▸ What you are asked to do
A word-for-word restatement of every entry is what is needed here.

START Data under study

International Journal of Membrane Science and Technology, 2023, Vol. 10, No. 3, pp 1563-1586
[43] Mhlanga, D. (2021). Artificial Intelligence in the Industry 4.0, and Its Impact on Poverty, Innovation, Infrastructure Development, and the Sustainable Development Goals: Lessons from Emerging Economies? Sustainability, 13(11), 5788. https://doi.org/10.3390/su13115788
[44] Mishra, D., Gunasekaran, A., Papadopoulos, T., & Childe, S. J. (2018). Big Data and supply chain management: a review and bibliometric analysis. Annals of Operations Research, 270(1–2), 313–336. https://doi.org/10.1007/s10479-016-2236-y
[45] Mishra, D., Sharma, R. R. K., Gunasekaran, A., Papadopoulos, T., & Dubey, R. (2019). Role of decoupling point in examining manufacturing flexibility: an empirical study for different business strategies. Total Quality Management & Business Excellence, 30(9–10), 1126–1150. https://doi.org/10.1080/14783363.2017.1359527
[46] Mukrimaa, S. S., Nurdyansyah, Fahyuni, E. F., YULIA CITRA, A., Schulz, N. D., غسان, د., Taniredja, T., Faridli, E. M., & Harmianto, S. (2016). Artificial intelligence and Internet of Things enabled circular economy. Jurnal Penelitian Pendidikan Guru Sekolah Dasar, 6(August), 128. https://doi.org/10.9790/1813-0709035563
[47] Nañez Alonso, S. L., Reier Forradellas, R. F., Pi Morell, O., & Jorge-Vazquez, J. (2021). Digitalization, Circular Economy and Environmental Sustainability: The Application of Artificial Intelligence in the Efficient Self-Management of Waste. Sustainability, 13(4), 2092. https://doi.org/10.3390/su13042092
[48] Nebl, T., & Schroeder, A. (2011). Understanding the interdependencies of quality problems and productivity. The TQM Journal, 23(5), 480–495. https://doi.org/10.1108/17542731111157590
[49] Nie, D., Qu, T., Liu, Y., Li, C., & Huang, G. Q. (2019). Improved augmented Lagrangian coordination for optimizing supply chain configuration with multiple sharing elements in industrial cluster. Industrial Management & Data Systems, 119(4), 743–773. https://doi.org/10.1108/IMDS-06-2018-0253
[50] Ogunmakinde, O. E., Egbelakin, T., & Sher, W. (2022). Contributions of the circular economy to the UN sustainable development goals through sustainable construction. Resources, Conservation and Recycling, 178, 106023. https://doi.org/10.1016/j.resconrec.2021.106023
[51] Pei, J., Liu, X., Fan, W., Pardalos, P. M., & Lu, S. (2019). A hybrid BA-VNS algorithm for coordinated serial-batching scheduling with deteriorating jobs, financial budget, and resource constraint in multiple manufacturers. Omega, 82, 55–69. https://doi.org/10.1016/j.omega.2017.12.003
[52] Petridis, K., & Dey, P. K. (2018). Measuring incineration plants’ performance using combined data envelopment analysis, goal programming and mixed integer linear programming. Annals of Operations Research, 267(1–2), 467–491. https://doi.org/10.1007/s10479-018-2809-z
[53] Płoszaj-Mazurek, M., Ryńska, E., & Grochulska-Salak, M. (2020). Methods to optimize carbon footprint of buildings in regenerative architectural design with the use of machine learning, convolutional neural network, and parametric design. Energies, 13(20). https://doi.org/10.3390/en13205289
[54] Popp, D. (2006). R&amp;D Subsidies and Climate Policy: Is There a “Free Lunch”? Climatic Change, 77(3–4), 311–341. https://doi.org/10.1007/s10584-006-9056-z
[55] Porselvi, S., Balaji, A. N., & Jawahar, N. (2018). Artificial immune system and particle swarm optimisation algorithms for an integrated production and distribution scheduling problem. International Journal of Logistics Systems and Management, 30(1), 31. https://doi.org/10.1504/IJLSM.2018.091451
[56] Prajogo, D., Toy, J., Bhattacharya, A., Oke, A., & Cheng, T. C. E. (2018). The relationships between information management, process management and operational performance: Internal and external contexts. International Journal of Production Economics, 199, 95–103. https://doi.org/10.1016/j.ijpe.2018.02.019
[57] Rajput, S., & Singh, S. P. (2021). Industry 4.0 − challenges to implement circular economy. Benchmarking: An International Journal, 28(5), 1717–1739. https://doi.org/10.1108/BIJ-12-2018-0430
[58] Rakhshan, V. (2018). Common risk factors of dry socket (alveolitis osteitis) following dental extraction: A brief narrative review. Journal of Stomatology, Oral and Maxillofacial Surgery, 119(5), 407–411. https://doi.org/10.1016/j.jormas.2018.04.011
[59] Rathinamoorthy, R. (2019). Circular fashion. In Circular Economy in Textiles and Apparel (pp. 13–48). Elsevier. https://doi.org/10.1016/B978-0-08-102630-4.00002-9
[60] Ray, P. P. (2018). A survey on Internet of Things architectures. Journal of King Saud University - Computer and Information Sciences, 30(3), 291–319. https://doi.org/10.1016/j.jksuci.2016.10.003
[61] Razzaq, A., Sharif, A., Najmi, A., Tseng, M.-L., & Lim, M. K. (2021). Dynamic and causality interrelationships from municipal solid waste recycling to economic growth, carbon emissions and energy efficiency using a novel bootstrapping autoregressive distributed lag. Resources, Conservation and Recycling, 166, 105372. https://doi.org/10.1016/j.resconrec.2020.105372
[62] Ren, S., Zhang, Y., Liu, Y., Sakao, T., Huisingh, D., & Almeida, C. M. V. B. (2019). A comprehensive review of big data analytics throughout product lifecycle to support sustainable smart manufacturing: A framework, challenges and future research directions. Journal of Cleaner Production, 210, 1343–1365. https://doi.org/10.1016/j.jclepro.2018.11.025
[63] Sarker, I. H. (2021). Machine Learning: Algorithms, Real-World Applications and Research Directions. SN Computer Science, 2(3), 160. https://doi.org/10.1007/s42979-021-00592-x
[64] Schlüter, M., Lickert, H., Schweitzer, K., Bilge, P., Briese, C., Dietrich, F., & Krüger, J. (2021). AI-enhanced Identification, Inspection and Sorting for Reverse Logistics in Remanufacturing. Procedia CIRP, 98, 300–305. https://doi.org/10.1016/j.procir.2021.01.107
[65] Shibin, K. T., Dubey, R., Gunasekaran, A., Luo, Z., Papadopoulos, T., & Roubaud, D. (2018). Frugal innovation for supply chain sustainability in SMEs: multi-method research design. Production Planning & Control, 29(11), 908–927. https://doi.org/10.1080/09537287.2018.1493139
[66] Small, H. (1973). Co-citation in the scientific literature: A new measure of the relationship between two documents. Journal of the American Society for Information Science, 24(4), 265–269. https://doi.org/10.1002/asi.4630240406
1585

END Data under study

▸ Answer to this exercise
International Journal of Membrane Science and Technology, 2023, Vol. 10, No. 3, pp 1563-1586
[43] Mhlanga, D. (2021). Artificial Intelligence in the Industry 4.0, and Its Impact on Poverty, Innovation, Infrastructure Development, and the Sustainable Development Goals: Lessons from Emerging Economies? Sustainability, 13(11), 5788. https://doi.org/10.3390/su13115788
[44] Mishra, D., Gunasekaran, A., Papadopoulos, T., & Childe, S. J. (2018). Big Data and supply chain management: a review and bibliometric analysis. Annals of Operations Research, 270(1–2), 313–336. https://doi.org/10.1007/s10479-016-2236-y
[45] Mishra, D., Sharma, R. R. K., Gunasekaran, A., Papadopoulos, T., & Dubey, R. (2019). Role of decoupling point in examining manufacturing flexibility: an empirical study for different business strategies. Total Quality Management & Business Excellence, 30(9–10), 1126–1150. https://doi.org/10.1080/14783363.2017.1359527
[46] Mukrimaa, S. S., Nurdyansyah, Fahyuni, E. F., YULIA CITRA, A., Schulz, N. D., غسان, د., Taniredja, T., Faridli, E. M., & Harmianto, S. (2016). Artificial intelligence and Internet of Things enabled circular economy. Jurnal Penelitian Pendidikan Guru Sekolah Dasar, 6(August), 128. https://doi.org/10.9790/1813-0709035563
[47] Nañez Alonso, S. L., Reier Forradellas, R. F., Pi Morell, O., & Jorge-Vazquez, J. (2021). Digitalization, Circular Economy and Environmental Sustainability: The Application of Artificial Intelligence in the Efficient Self-Management of Waste. Sustainability, 13(4), 2092. https://doi.org/10.3390/su13042092
[48] Nebl, T., & Schroeder, A. (2011). Understanding the interdependencies of quality problems and productivity. The TQM Journal, 23(5), 480–495. https://doi.org/10.1108/17542731111157590
[49] Nie, D., Qu, T., Liu, Y., Li, C., & Huang, G. Q. (2019). Improved augmented Lagrangian coordination for optimizing supply chain configuration with multiple sharing elements in industrial cluster. Industrial Management & Data Systems, 119(4), 743–773. https://doi.org/10.1108/IMDS-06-2018-0253
[50] Ogunmakinde, O. E., Egbelakin, T., & Sher, W. (2022). Contributions of the circular economy to the UN sustainable development goals through sustainable construction. Resources, Conservation and Recycling, 178, 106023. https://doi.org/10.1016/j.resconrec.2021.106023
[51] Pei, J., Liu, X., Fan, W., Pardalos, P. M., & Lu, S. (2019). A hybrid BA-VNS algorithm for coordinated serial-batching scheduling with deteriorating jobs, financial budget, and resource constraint in multiple manufacturers. Omega, 82, 55–69. https://doi.org/10.1016/j.omega.2017.12.003
[52] Petridis, K., & Dey, P. K. (2018). Measuring incineration plants’ performance using combined data envelopment analysis, goal programming and mixed integer linear programming. Annals of Operations Research, 267(1–2), 467–491. https://doi.org/10.1007/s10479-018-2809-z
[53] Płoszaj-Mazurek, M., Ryńska, E., & Grochulska-Salak, M. (2020). Methods to optimize carbon footprint of buildings in regenerative architectural design with the use of machine learning, convolutional neural network, and parametric design. Energies, 13(20). https://doi.org/10.3390/en13205289
[54] Popp, D. (2006). R&amp;D Subsidies and Climate Policy: Is There a “Free Lunch”? Climatic Change, 77(3–4), 311–341. https://doi.org/10.1007/s10584-006-9056-z
[55] Porselvi, S., Balaji, A. N., & Jawahar, N. (2018). Artificial immune system and particle swarm optimisation algorithms for an integrated production and distribution scheduling problem. International Journal of Logistics Systems and Management, 30(1), 31. https://doi.org/10.1504/IJLSM.2018.091451
[56] Prajogo, D., Toy, J., Bhattacharya, A., Oke, A., & Cheng, T. C. E. (2018). The relationships between information management, process management and operational performance: Internal and external contexts. International Journal of Production Economics, 199, 95–103. https://doi.org/10.1016/j.ijpe.2018.02.019
[57] Rajput, S., & Singh, S. P. (2021). Industry 4.0 − challenges to implement circular economy. Benchmarking: An International Journal, 28(5), 1717–1739. https://doi.org/10.1108/BIJ-12-2018-0430
[58] Rakhshan, V. (2018). Common risk factors of dry socket (alveolitis osteitis) following dental extraction: A brief narrative review. Journal of Stomatology, Oral and Maxillofacial Surgery, 119(5), 407–411. https://doi.org/10.1016/j.jormas.2018.04.011
[59] Rathinamoorthy, R. (2019). Circular fashion. In Circular Economy in Textiles and Apparel (pp. 13–48). Elsevier. https://doi.org/10.1016/B978-0-08-102630-4.00002-9
[60] Ray, P. P. (2018). A survey on Internet of Things architectures. Journal of King Saud University - Computer and Information Sciences, 30(3), 291–319. https://doi.org/10.1016/j.jksuci.2016.10.003
[61] Razzaq, A., Sharif, A., Najmi, A., Tseng, M.-L., & Lim, M. K. (2021). Dynamic and causality interrelationships from municipal solid waste recycling to economic growth, carbon emissions and energy efficiency using a novel bootstrapping autoregressive distributed lag. Resources, Conservation and Recycling, 166, 105372. https://doi.org/10.1016/j.resconrec.2020.105372
[62] Ren, S., Zhang, Y., Liu, Y., Sakao, T., Huisingh, D., & Almeida, C. M. V. B. (2019). A comprehensive review of big data analytics throughout product lifecycle to support sustainable smart manufacturing: A framework, challenges and future research directions. Journal of Cleaner Production, 210, 1343–1365. https://doi.org/10.1016/j.jclepro.2018.11.025
[63] Sarker, I. H. (2021). Machine Learning: Algorithms, Real-World Applications and Research Directions. SN Computer Science, 2(3), 160. https://doi.org/10.1007/s42979-021-00592-x
[64] Schlüter, M., Lickert, H., Schweitzer, K., Bilge, P., Briese, C., Dietrich, F., & Krüger, J. (2021). AI-enhanced Identification, Inspection and Sorting for Reverse Logistics in Remanufacturing. Procedia CIRP, 98, 300–305. https://doi.org/10.1016/j.procir.2021.01.107
[65] Shibin, K. T., Dubey, R., Gunasekaran, A., Luo, Z., Papadopoulos, T., & Roubaud, D. (2018). Frugal innovation for supply chain sustainability in SMEs: multi-method research design. Production Planning & Control, 29(11), 908–927. https://doi.org/10.1080/09537287.2018.1493139
[66] Small, H. (1973). Co-citation in the scientific literature: A new measure of the relationship between two documents. Journal of the American Society for Information Science, 24(4), 265–269. https://doi.org/10.1002/asi.4630240406
1585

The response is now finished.